See R. v. Anthony Cook, 2016 SCC 43, for the law on joint submissions and the Court’s explanation of why joint submissions “benefit not only the accused, but also victims, witnesses, counsel, and the administration of justice generally” and are “vitally important to the well being of the criminal justice system”.

Information that can be considered
A judge will consider all the admissible information presented in court during the sentencing hearing, including:

• the nature of the charge
• the circumstances of the offence (the victim’s circumstances, the way the crime was committed)
• the offender’s circumstances (age, family situation, work or school, any substance abuse, any previous criminal record, and factors related to the offender’s background as an Aboriginal person, if applicable)
• mitigating and aggravating factors
• victim impact statements
• any other relevant information.

This information is usually presented in spoken submissions made by the Crown prosecutor and the defence lawyer, or by the offender if they do not have a lawyer. (When Legal Aid Duty Counsel are available they will often “speak to sentence” for an offender who doesn’t have a lawyer.) Sometimes reports, documents showing achievements, and letters of support are presented as evidence in a sentencing hearing.

If there was a trial the judge will also consider the facts proven in the trial – otherwise they will consider the facts alleged by the Crown and admitted by the offender. If the offender does not admit facts alleged in a sentencing hearing, the prosecutor must present evidence to prove them beyond a reasonable doubt or else they cannot be considered.

Pre-Sentence Report
The judge may ask that a pre-sentence report be prepared. If so, a probation officer will interview the offender and attempt to interview people who know them well and any victims of the crime. The report will describe the offender’s background and attitude towards the offence. It may include options for sentence, particularly if there are specific programs that would help rehabilitate the offender. The judge decides whether or not to follow any suggestions in the report after hearing the Crown and defence submissions.

Victim Impact Statement
The judge will also consider a Victim Impact Statement which may be presented in writing or read out in court by the victim. Both individual victims and communities may prepare victim impact statements explaining the harm they have suffered from the crime.
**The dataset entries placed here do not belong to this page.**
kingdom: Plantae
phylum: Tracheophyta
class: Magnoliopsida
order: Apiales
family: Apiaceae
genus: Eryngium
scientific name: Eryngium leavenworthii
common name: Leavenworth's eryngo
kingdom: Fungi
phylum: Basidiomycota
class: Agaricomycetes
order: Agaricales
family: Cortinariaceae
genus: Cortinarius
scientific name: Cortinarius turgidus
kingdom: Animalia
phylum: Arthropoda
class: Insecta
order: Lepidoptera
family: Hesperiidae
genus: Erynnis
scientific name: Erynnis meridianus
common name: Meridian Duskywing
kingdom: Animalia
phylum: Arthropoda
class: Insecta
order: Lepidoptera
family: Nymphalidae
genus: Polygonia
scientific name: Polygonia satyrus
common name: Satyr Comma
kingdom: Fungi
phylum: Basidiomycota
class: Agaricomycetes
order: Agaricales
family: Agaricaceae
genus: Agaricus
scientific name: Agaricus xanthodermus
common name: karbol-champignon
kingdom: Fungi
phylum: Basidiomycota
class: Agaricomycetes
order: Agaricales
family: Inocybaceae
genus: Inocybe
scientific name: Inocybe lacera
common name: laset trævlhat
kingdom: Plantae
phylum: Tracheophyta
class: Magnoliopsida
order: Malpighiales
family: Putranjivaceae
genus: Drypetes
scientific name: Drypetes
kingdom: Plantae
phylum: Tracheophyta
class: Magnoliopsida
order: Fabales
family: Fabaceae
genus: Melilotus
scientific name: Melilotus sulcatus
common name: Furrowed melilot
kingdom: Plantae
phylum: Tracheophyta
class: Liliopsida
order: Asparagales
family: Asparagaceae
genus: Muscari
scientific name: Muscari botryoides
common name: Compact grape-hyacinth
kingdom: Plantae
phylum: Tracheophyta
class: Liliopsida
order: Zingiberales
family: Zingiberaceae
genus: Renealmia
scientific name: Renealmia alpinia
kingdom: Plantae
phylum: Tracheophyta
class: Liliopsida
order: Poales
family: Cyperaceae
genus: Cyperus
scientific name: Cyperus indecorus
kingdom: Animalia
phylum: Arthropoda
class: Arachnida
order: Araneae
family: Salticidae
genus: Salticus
However, a judge cannot consider information reported in the media or circulated on social media if it has not been introduced in the sentencing hearing. Because of this, people assessing a sentence after it is imposed may have information the judge did not have or was not permitted by the law to consider.

Repeat offenders
If people continue to commit criminal offences they often receive successively longer jail sentences, within the limits set by the Criminal Code and appeal court decisions. The Crown may also apply to have indefinite (“indeterminate”) sentences imposed on people convicted of serious personal injury offences, in certain circumstances. See Part XXIV of the Criminal Code.

Sentencing Indigenous people
See Sentencing Indigenous people and Do Aboriginal offenders get “lighter” sentences?

Types of sentence
See Types of sentence

Judges’ reasons
In many cases, judges take pains to provide detailed explanations of the reasons for their sentencing decisions. Some media are now including links to the judge’s reasons in their online reporting. If that is not provided, checking Recent Judgments or the CanLII database and reading those reasons will enable you to form an informed opinion about a judge’s decision.

A sentence that is considered too lenient may be appealed by the Crown (the prosecutor), who represents the public in the criminal court process, just as an accused person may appeal a conviction or sentence they disagree with.